Document segment section start

Communication prior to the meeting
[30] The applicants seek orders limiting communication with and between owners in the developments leading up to the meeting. In particular, the applicants seek two orders controlling communications. First, the applicants seek an order that there be a mailing to owners which will enclose submissions from each side of the debate, which will be sent to unit owners with notice of the meetings. I note that counsel for the applicants submitted in oral argument that the content of these submissions should be vetted by counsel for the parties. Second, the applicants seek an order that other than the mailing I have just described, “there shall be no communication with or among unit owners, directly or indirectly, prior to the commencements of the meeting concerning the positions of the parties.”
[31] The applicants argue that these orders limiting communication about the issues in the community prior to the meetings are necessary for essentially the same reasons that they seek to prohibit proxies – their claim that the respondent has engaged in misleading communications with owners.
[32] I disagree with the applicants’ position on communication leading up to the meeting for essentially the same reasons as I have outlined with respect to the use of proxies.
[33] The Condominium Act, 1998 sets up a system of democratic governance for condominium corporations. That democratic structure is reflected in the by-laws for these two condominium corporations. The democratic model means that members of the community (the owners) are entitled to vote to elect the boards of directors of the corporations, and to seek to remove them when they feel that the boards no longer represent the view of the majority of owners. A necessary companion to the right to vote is the right to discuss important issues that will be the subject of a vote.
[34] The order sought by the applicants limiting communication to an official mail-out containing the positions of each side, and banning all other communication with and among unit owners prior to the meetings, is such a confined view of communication between the owners that it is not consistent with the democratic model in the Condominium Act, 1998. I decline to make an order regulating communication with and among owners of units leading up to the meeting.
[35] As I have noted above at paragraph 29 above, if the boards are concerned about what they view as misinformation, they are free to communicate with the owners and seek to persuade them to support the boards’ position.
The conduct of the meeting
[36] The applicants request that I make orders for the conduct of the meetings. The requested orders are essentially two: first, naming Michael Spears, a lawyer, as an independent person to chair the meetings; second, directing time allocation for speakers at the meetings.
[37] With respect to the first request, the respondent consents to Mr. Spears being named to chair the meetings. Based on the consent, I will make that order. It is in the interests of all parties and of all owners in the two condominium corporations that the meetings be chaired by someone accepted to be independent. This will support the legitimacy of the proceedings and the votes.

Document segment section end

**Requirement 1**
Duplicate the portion of the ruling excerpt between "[31] The applicants" and "communications with owners.", inclusive.
**Requirement 2**
In the ruling excerpt, who do the applicants ask to have named as the independent chair of the meetings?

Data section start

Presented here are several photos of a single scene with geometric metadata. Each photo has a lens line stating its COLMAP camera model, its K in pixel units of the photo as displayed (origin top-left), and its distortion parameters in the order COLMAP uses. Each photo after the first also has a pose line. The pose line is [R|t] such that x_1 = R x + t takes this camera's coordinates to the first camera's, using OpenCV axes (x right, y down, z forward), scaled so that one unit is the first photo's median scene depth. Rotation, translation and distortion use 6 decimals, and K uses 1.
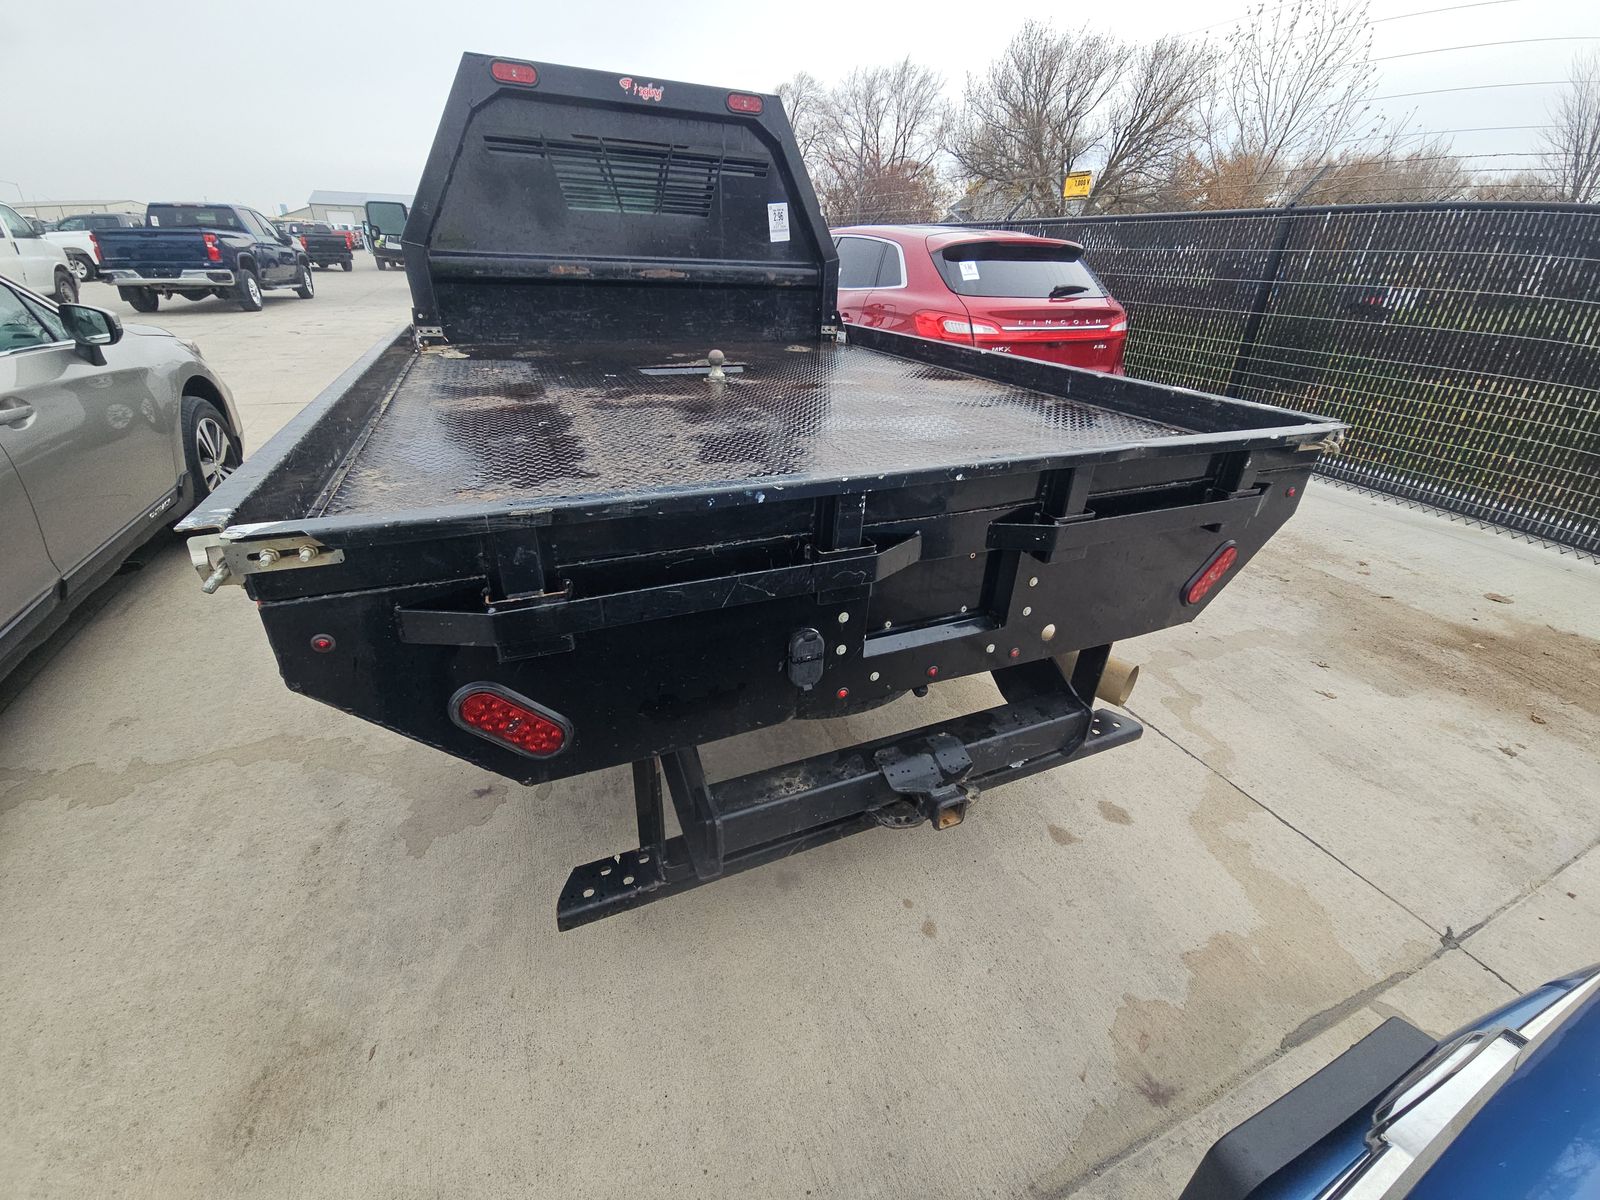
lens RADIAL K [[645.0, 0, 798.0], [0, 645.0, 590.0], [0, 0, 1]] dist [0.008905, -0.007748]
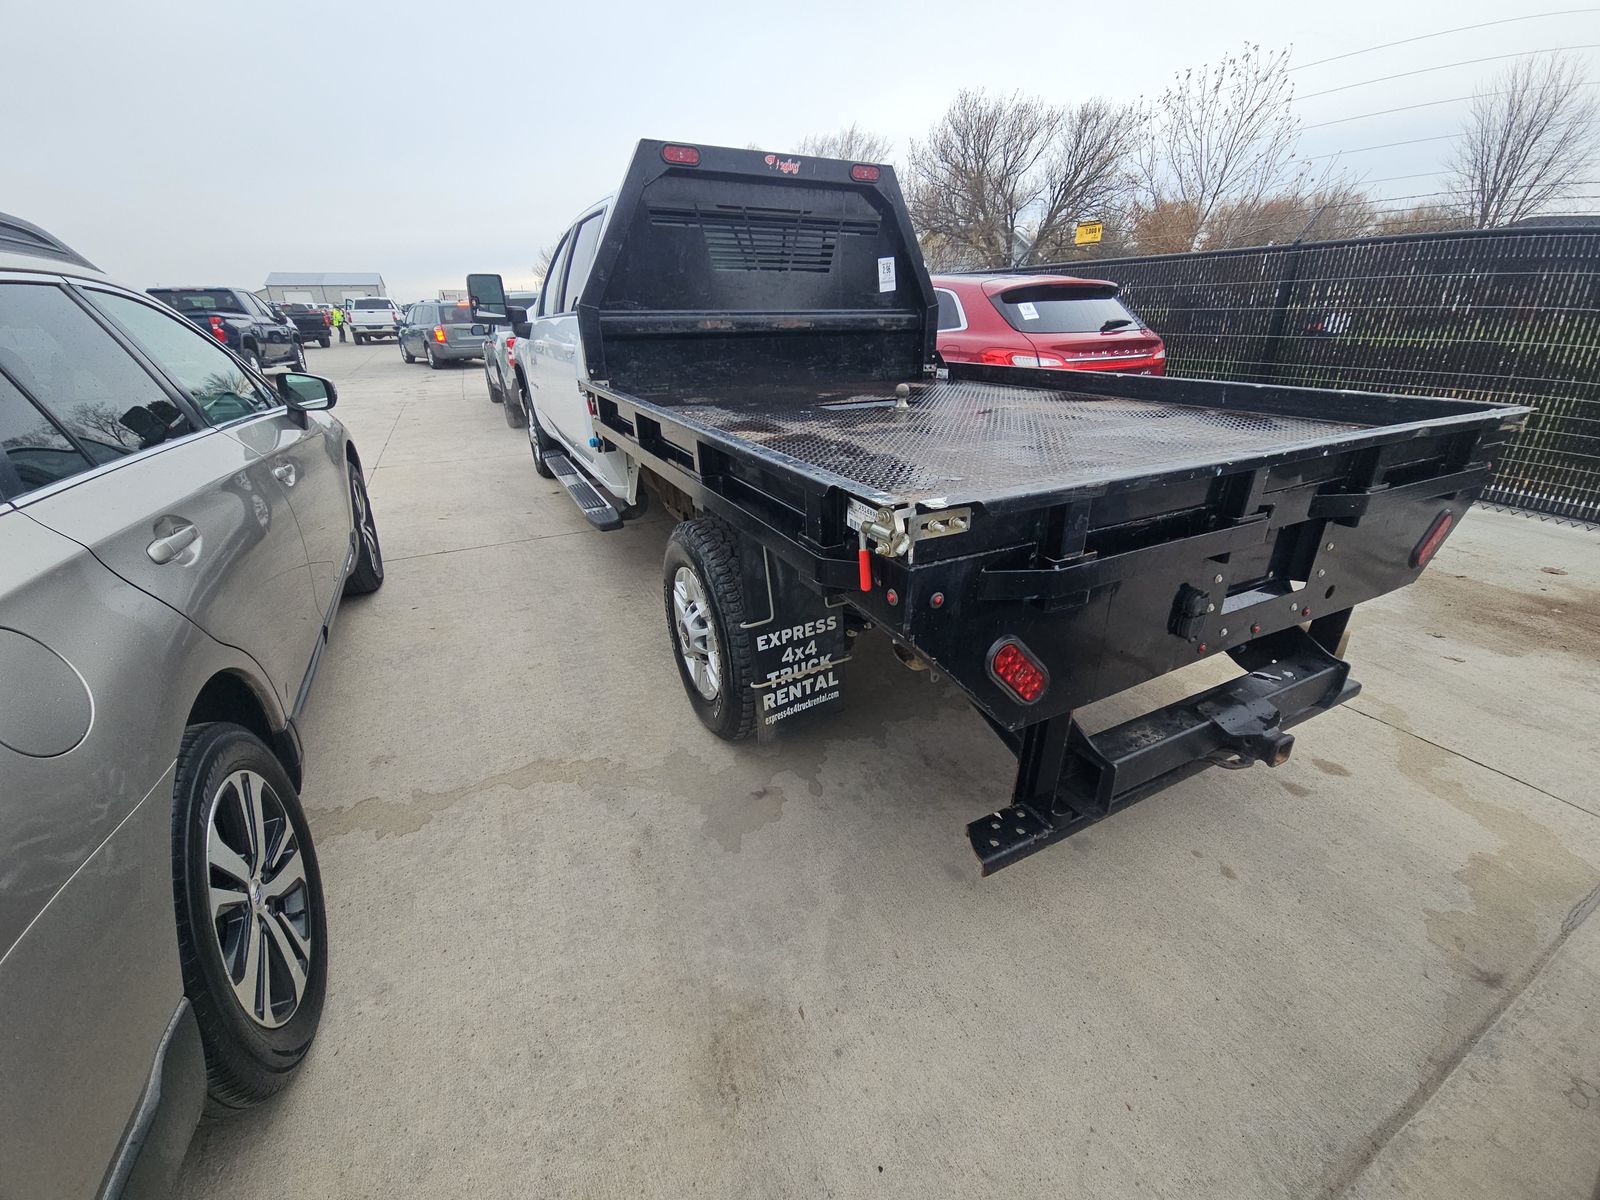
lens RADIAL K [[645.0, 0, 798.0], [0, 645.0, 590.0], [0, 0, 1]] dist [0.008905, -0.007748]
pose [[0.996906, -0.065634, 0.043256, -0.263851], [0.068532, 0.995237, -0.069324, 0.032638], [-0.038500, 0.072074, 0.996656, -0.053831]]
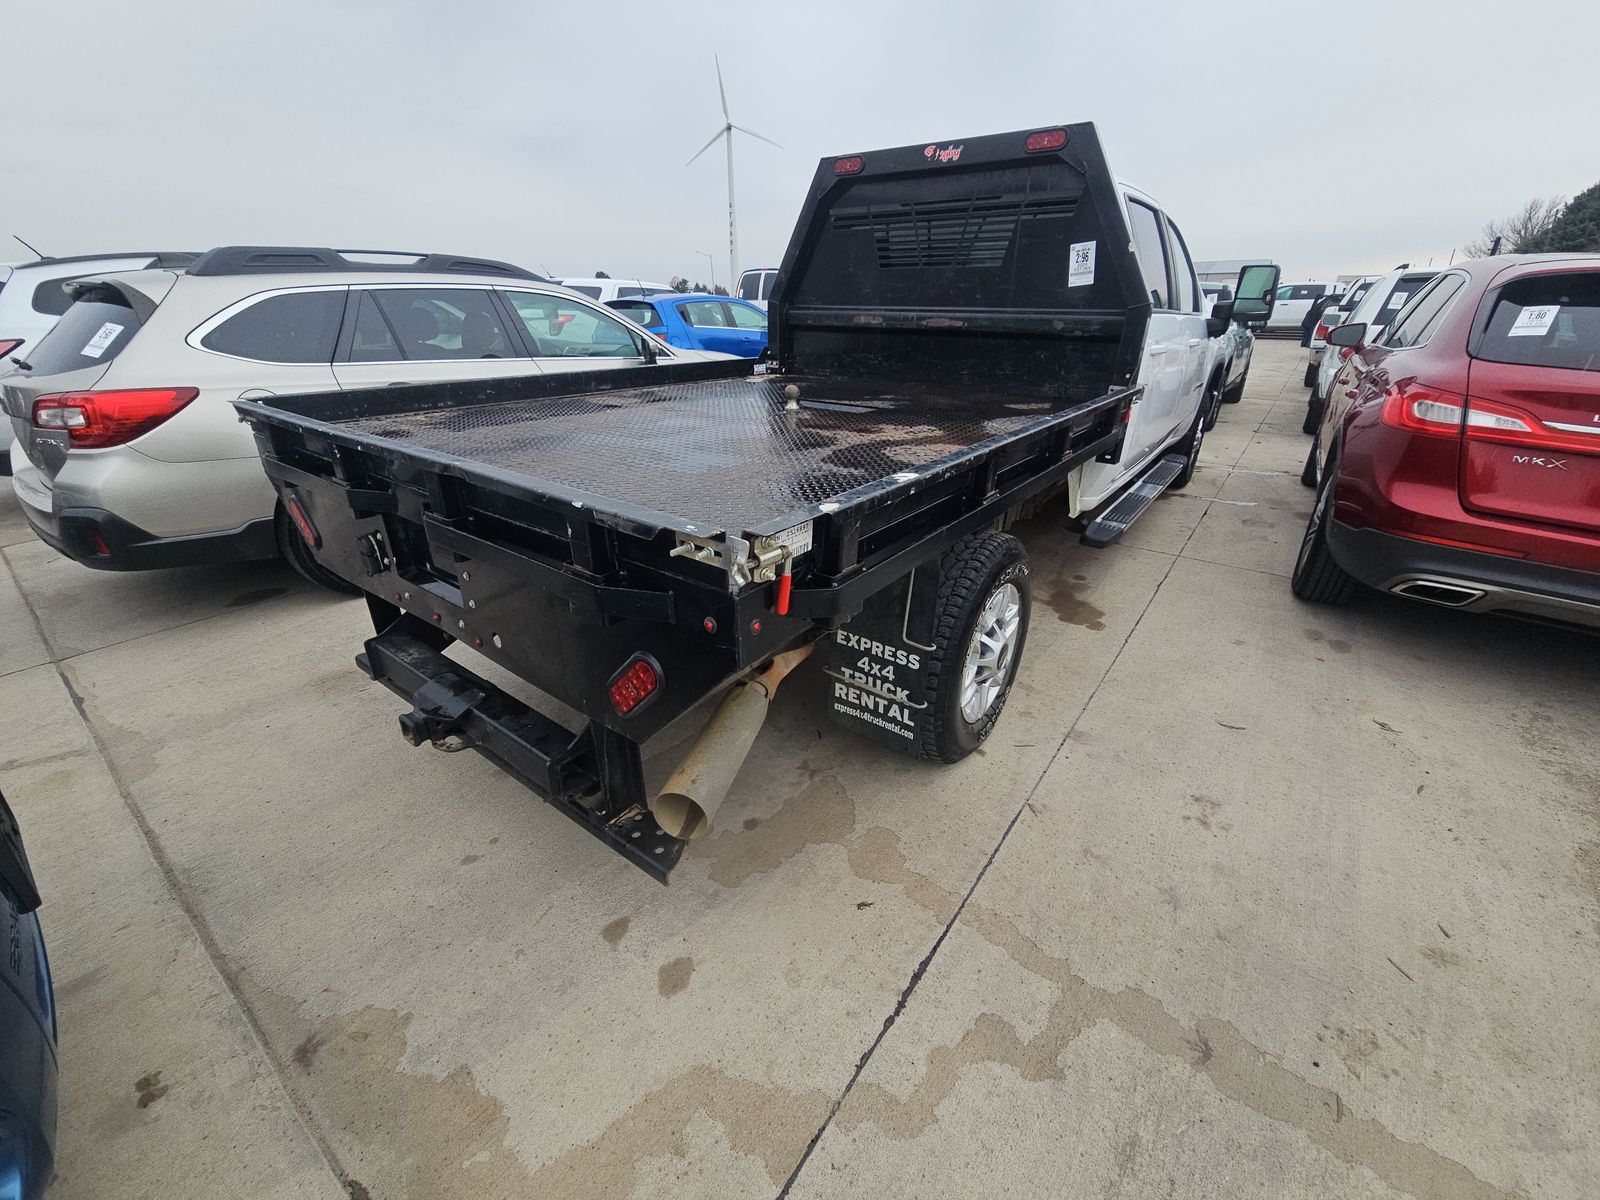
lens RADIAL K [[645.0, 0, 798.0], [0, 645.0, 590.0], [0, 0, 1]] dist [0.008905, -0.007748]
pose [[0.500086, 0.324043, -0.803063, 0.608439], [-0.388884, 0.912618, 0.126083, -0.137559], [0.773746, 0.249246, 0.582403, 0.319757]]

Data section end

**Exercise solution 1**
[31] The applicants argue that these orders limiting communication about the issues in the community prior to the meetings are necessary for essentially the same reasons that they seek to prohibit proxies – their claim that the respondent has engaged in misleading communications with owners.

**Exercise solution 2**
Michael Spears, a lawyer.